Ultimately, your doctor is under no obligation to provide an opinion. If you've asked your doctor to write you a letter and they said no (or gave you the run-around), it might be time to search for a new medical provider.

How Should I Choose a New Doctor?

Here are some considerations to keep in mind when looking for a new doctor:

  • What are their qualifications? Social Security ranks "acceptable medical sources" according to factors like what kind of education they have and what area they practice in. Notes from a medical doctor (MD) or psychologist (PsyD or PhD) are generally more useful to the SSA than those of a chiropractor or counselor.
  • Will I be able to see them regularly? The perfect doctor isn't the one you never see. A general practitioner with whom you establish a relationship may be more likely to help you than the top doctor specializing in your field whom you see only once or twice.
  • How do they keep treatment notes? Busy doctors aren't always great at keeping up-to-date notes. Make sure that your doctor doesn't just cut and paste the notes from your last visits, which won't help document any decline or improvement in your health.
  • Does your doctor support your disability claim? Your doctor shouldn't minimize your symptoms or dismiss your complaints. Avoid doctors who don't listen to you or think that your limitations aren't "that bad."

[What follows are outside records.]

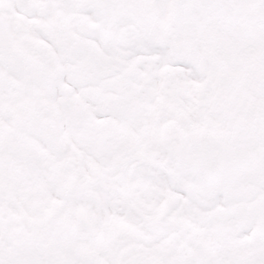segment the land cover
Here are the masks:
<instances>
[{
  "label": "snow or ice",
  "instance_id": "snow-or-ice-1",
  "mask_svg": "<svg viewBox=\"0 0 264 264\" xmlns=\"http://www.w3.org/2000/svg\"><path fill=\"white\" fill-rule=\"evenodd\" d=\"M0 264H264V0H0Z\"/></svg>",
  "mask_w": 264,
  "mask_h": 264
}]
</instances>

Getting a doctor who is a good fit for your condition and your claim might take some time. But avoid going through doctors too quickly ("doctor shopping") in an effort to find one who will write you a letter in favor of your disability application. The SSA can view your case with suspicion if it seems like you're looking for a doctor who will support an otherwise unconvincing claim.

If I Don't Have a Regular Doctor, Can I Get a Free Disability Evaluation?

Ideally, you'll have access to a doctor who you've seen consistently for at least a year, is familiar with your condition, and is ready to provide a statement about your limitations. Unfortunately, many claimants bounce between doctors or don't have the resources to establish an ongoing relationship with a doctor.

If you apply for disability benefits and you haven't had a lot of regular medical treatment, the SSA can send you to a consultative examination (CE) on the agency's dime. (This is probably the closest equivalent to a "free disability evaluation" available for claimants.)

The usefulness of a CE varies between claimants. For example, somebody over the age of 50 who has inconsistent treatment for back pain might benefit from a CE report that limits them to sit-down work based on an old MRI showing severe arthritis. But because a CE is only a short, one-time evaluation of your physical or mental limitations, it doesn't paint a full picture of your restrictions. That's why disability attorneys strongly recommend seeking medical treatment in addition to the consultative examination.